Zolang ik mij kan herinneren, was daar Hans Wiegel. Vanaf 1967 lid van de Tweede Kamer voor de VVD, vanaf 1971 voorman van zijn partij, het jaar daarop lijsttrekker, toen minister, toen commissaris van de Koningin, daarna nog wat belangwekkende functies en al die tijd, tot op de dag van vandaag, dreigt hij met terugkeer naar Den Haag.

Hij is de Heintje Davids van de politiek, die het maar niet lukt afscheid te nemen. Het heeft er alle schijn van dat Wiegel daarom maar besloten heeft een einde te maken aan de politiek as we know it.

In mijn jeugdjaren was hij de pesterige opponent van Den Uyl, die erin slaagde de VVD groot te maken, en ook een stuk minder liberaal.

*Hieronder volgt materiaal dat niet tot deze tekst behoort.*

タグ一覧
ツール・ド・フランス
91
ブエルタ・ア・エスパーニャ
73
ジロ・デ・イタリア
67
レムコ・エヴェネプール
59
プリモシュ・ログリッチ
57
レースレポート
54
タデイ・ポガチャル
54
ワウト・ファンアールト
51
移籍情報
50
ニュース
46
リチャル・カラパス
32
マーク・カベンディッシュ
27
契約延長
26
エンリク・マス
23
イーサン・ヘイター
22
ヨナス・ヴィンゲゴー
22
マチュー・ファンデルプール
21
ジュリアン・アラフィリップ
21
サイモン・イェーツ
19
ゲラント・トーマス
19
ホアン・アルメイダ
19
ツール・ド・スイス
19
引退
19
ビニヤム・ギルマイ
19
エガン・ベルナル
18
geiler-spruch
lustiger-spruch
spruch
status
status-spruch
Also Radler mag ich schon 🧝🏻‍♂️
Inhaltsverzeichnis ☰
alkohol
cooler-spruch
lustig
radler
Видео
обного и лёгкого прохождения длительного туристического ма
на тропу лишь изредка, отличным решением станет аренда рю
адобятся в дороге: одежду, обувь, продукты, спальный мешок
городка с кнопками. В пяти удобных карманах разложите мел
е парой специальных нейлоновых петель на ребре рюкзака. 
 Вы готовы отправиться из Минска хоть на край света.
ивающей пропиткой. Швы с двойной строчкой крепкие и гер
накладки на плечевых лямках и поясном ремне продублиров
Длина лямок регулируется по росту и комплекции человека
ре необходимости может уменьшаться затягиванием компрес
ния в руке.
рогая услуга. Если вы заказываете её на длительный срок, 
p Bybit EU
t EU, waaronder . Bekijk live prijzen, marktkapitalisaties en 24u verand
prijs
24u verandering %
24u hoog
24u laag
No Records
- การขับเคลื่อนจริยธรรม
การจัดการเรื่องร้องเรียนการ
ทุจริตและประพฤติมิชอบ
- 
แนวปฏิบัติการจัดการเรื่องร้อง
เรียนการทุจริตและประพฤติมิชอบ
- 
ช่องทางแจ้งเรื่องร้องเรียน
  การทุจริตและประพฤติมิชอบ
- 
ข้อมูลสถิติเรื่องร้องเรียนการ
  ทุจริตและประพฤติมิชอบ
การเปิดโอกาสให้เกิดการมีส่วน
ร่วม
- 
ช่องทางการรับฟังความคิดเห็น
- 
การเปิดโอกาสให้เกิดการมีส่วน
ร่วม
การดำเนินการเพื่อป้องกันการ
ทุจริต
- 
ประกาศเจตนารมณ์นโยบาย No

Op elfjarige leeftijd kreeg ik last van een politieke oprisping: ik was ineens onnoemelijk voor de VVD, moeder keek er bevreemd naar met haar medemenselijke PPR-hart, en dat was misschien ook wel mijn belangrijkste motivatie. Zij vroeg mij op de jongen af: ‘Vind jij die Wiegel dan zo geweldig?’

Hier had zij mij...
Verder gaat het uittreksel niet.